# Tar & Gravel vs. Modified Bitumen ($13k or $7k) ??



## Roscoe (Oct 7, 2006)

I got two bids on new flat roof in S.F. Calif and I am puzzled. 
1st is 4-ply class A, one layer Malarkey UDL modified base sheet and 3 layers#11 Type IV fiberglass ply sheets hot mopped together. All walls are 2 ply with the Malarkey base sheet and a single layer Certainteed Poly SMS sheet also hot mopped together. The roof will be surfaced complete with a coating of hot asphalt and new gravel. (this is the type roof I have now 20years old & leaking). 
2nd is New Mop on Modified Bitumen Roof System, 1 ply Glas Base sheet 28lbs (nailed or spot Mop)per 100s/f area, asphalt solid mopping 25lbs 100s/f and 1 ply Flintlastic roll roofing 100lbs (Granule one side of Membrane).
Both systems will have new metal galvanized flashing, drain outlet, roof jacks and chimney set installed.
The tar & gravel will give 5year guarantee, cost is $13,375. Reputable firm.
The Modified Bitumen give 7 year guarantee, cost is $6,960. BBB Honor Roll. 
My question is which is a better roofing system? 
Any help would be greatly appreciated.:thumbup:


----------



## AaronB (Jan 29, 2005)

That is a 3 ply.

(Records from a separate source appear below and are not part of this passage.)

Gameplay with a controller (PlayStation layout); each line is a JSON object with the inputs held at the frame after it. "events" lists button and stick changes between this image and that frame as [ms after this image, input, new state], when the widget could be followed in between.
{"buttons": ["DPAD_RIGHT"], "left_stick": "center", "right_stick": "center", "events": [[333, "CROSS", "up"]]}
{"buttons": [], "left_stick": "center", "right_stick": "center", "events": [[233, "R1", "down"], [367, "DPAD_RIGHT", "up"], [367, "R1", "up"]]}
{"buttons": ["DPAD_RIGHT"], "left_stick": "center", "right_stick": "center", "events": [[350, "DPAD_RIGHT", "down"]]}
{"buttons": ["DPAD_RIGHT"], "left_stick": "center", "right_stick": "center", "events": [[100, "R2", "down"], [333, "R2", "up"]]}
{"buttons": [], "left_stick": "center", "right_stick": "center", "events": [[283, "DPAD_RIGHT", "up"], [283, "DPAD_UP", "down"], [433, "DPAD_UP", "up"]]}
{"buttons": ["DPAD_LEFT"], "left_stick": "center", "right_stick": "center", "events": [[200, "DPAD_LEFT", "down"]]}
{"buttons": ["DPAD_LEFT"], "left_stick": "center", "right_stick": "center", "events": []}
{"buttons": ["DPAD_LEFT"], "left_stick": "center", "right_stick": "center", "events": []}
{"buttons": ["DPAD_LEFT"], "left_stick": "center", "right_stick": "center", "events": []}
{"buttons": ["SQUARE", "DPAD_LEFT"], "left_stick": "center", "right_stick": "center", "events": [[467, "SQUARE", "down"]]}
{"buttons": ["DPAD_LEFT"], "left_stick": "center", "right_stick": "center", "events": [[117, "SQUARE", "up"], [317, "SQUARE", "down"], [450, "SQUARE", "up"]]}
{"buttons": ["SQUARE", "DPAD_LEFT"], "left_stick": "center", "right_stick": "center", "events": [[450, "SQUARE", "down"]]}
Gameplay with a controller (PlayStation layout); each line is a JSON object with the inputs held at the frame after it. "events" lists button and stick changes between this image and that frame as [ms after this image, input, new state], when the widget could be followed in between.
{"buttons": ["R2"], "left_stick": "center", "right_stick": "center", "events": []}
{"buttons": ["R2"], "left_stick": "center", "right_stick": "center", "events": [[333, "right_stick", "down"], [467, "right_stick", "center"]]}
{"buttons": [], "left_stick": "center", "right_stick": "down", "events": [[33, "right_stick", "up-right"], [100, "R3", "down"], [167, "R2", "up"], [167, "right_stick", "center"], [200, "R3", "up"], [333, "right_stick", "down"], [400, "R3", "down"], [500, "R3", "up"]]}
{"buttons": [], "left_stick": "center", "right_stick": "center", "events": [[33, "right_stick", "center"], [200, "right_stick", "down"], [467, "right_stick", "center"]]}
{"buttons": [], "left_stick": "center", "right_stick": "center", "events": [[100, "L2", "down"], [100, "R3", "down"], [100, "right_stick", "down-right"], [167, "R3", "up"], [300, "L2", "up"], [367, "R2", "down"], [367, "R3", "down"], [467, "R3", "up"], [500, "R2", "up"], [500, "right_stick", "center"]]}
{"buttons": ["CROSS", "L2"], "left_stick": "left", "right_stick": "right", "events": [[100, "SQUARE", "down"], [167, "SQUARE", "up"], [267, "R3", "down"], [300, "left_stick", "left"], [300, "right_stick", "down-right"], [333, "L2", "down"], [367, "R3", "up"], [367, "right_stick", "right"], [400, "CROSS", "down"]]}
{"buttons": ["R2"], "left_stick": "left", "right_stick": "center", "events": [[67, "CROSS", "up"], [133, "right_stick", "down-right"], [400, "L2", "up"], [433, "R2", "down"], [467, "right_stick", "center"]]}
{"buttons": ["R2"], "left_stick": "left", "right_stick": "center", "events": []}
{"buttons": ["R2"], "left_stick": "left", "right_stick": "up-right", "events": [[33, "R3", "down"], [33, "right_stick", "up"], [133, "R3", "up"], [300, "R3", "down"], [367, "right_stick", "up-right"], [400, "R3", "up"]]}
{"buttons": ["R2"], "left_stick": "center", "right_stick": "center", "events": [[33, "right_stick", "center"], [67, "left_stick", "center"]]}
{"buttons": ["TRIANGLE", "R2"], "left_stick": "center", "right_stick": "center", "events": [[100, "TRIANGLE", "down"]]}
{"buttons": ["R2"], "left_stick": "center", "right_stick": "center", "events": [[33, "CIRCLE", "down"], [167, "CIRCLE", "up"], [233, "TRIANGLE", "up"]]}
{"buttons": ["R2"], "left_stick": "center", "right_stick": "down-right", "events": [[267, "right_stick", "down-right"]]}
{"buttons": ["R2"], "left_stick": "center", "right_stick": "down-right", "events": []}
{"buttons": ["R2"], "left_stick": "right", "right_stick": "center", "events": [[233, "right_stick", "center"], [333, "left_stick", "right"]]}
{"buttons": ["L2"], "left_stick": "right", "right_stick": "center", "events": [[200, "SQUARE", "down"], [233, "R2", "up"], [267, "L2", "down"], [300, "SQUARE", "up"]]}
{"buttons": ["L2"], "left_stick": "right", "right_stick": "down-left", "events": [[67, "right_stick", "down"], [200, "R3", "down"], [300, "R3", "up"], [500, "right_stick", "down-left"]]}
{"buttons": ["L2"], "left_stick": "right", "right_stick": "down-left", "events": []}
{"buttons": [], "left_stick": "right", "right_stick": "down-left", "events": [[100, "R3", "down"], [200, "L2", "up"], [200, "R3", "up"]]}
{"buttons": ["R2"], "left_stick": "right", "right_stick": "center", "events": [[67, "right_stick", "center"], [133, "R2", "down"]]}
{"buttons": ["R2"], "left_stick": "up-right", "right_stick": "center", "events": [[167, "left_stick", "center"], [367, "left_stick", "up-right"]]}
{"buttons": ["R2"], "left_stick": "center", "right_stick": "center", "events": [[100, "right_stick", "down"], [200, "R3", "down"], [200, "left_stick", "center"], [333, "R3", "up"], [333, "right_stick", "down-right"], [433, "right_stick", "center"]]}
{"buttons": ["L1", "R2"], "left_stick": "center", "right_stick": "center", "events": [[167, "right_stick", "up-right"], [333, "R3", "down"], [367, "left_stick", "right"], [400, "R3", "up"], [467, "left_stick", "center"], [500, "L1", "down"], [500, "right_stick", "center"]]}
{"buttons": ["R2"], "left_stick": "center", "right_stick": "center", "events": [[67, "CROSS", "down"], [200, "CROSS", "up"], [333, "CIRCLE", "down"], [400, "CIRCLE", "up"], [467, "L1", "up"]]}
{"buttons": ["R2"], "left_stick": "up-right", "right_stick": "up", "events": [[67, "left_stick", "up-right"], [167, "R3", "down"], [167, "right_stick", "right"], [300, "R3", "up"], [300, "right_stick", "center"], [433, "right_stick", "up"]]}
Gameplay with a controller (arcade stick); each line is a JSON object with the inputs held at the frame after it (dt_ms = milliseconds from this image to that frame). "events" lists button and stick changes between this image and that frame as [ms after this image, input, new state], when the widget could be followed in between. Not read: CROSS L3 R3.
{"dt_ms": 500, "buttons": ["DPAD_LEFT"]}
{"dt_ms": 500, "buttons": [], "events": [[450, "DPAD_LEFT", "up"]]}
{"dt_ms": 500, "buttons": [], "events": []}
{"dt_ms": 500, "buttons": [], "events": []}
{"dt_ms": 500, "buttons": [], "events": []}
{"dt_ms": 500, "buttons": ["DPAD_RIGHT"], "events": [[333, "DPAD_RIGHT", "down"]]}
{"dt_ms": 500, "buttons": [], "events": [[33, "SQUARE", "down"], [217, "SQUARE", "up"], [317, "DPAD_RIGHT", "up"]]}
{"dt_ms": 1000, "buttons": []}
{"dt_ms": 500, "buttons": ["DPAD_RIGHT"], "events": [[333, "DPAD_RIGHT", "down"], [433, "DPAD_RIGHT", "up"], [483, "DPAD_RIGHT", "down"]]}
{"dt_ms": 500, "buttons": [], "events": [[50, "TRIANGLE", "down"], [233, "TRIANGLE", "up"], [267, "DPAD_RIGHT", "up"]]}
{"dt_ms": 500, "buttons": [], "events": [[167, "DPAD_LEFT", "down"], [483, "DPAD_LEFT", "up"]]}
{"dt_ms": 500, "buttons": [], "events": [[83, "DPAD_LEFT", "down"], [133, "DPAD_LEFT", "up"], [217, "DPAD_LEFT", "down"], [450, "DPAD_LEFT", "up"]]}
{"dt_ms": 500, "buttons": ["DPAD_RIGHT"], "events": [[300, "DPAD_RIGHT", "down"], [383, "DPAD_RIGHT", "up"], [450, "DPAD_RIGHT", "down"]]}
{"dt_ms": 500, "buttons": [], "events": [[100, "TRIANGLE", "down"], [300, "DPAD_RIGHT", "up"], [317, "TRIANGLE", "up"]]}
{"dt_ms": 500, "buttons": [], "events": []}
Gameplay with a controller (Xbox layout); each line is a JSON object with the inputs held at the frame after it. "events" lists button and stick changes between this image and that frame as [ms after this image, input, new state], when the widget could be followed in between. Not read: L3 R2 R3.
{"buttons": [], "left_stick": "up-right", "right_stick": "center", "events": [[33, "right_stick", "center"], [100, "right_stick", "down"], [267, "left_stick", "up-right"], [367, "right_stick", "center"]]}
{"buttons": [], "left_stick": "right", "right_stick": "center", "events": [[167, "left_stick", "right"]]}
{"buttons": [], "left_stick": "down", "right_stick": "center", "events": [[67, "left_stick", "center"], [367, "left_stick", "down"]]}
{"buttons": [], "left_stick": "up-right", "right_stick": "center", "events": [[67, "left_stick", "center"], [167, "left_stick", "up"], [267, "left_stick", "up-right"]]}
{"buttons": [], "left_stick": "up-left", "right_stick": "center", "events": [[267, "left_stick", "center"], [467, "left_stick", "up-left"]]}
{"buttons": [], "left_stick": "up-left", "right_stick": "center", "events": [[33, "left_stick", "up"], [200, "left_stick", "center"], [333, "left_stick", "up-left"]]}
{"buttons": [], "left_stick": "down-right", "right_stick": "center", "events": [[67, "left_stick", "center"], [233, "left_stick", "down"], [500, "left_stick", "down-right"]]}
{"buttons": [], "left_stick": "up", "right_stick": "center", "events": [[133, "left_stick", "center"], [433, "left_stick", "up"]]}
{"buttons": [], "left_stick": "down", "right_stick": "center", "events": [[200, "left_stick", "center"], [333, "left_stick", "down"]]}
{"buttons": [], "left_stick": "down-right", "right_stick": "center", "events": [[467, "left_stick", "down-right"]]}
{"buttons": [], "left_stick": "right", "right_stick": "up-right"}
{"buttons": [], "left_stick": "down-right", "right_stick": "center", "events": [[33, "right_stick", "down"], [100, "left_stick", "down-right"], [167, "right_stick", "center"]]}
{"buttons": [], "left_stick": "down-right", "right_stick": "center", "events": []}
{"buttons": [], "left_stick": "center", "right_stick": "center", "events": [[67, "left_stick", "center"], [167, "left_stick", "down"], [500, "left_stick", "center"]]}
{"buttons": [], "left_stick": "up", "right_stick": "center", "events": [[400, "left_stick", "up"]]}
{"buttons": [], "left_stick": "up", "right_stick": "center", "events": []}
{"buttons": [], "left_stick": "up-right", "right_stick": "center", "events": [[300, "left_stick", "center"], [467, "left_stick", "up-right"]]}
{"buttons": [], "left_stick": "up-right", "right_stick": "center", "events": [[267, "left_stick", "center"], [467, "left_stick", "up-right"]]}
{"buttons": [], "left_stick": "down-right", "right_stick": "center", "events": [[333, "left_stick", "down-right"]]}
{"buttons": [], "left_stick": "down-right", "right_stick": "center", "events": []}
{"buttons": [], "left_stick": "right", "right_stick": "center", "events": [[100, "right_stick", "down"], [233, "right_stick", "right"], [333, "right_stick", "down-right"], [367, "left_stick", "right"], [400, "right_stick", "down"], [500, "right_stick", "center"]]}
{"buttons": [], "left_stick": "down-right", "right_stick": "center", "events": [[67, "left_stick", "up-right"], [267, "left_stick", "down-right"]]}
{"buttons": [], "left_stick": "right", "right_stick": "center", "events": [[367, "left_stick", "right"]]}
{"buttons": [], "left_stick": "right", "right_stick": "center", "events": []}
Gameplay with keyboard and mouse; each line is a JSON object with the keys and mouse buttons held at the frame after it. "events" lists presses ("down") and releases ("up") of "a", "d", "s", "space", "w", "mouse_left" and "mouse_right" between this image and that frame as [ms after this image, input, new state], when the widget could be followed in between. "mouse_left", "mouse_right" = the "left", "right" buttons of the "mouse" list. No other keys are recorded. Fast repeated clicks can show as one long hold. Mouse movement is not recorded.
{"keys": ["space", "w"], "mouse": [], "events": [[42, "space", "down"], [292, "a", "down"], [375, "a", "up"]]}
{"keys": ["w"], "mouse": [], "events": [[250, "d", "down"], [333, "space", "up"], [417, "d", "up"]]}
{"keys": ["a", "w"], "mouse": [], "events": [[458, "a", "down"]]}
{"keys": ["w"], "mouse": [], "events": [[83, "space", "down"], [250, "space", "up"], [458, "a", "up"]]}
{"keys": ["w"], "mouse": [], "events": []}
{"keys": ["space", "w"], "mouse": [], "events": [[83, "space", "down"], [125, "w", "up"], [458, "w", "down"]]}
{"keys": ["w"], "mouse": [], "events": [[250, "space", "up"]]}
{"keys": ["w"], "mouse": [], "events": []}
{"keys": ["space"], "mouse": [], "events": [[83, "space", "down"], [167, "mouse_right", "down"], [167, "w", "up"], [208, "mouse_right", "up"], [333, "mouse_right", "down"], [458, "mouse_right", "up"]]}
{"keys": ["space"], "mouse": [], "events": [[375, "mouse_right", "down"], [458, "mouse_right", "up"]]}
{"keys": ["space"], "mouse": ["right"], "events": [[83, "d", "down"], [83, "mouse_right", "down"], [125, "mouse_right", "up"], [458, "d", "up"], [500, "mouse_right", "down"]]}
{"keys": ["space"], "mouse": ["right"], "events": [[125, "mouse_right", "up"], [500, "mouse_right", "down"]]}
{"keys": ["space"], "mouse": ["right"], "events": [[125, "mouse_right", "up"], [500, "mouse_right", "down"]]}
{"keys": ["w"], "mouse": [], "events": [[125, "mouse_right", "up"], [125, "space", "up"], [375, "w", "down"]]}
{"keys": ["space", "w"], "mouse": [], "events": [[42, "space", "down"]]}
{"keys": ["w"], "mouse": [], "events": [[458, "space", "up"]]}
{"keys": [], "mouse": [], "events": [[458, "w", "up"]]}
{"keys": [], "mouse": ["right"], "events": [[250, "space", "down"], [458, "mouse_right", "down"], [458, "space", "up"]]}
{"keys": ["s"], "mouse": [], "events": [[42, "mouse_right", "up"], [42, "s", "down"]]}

The base sheet does not count as a roofing ply.

Flintastic is not roll roofing. It modified bitumen.

IMO, the Built up with gravel is a much better roof if properly installed. Asphalt BUR's can klast 40 years with proper maintenance, once again, if properly installed. Usually, the flashings will fail first (around 20 years) and must be repaired. But, if the field was done right, and excessive leakage has not deteriorated the substrate, can be repaired back into service. 

I would suggest that biannual maintenance be performed to clean debris from the roof, check for possible problems, and remedy small issues before they become big issues. Lack of these checkups is one of the biggest contributors to the need to replace a low slope roof. The reason for the price difference is in the quality and the $$$ needed to 0btain it. You could do a BUR once in 40 years, or that mod bit spec 2-3 times at a lower rate today. 

With inflation, the cheaper roof is usually more expensive overall.


----------



## RooferJim (Mar 11, 2006)

the BUR is much better. have you considerd going single ply such as EPDM ? that has taken over the northeast, and the weather can be pretty bad here. 

RooferJim


----------



## Roscoe (Oct 7, 2006)

Thank you for the good advice. I'll get a few more bids and make a decision.


----------



## Roscoe (Oct 7, 2006)

I don't know what EPDM is but I will look in to it. Thanks


----------



## mdshunk (Dec 4, 2005)

Roscoe said:


> I don't know what EPDM is but I will look in to it. Thanks


It's a "rubber roof".


----------



## Talos4 (Aug 10, 2006)

What Aaron said.

Go BUR/G 

Maintenance, Maintenance, Maintenance. 

Without it a 20 year roof will last maybe 10 before problems develop. 

Then you'll be calling your contractor complaining that he sold you a 20 year roof that's leaking at 10. 

A good commercial contractor will tell you that maintenance is key to best performance. 

Whenever I sell a re-roof, a maintenance package is offered at the end of the job. 

"why should I pay for maintenance when I just paid you $$$$ for the new roof?" 

See Above.


----------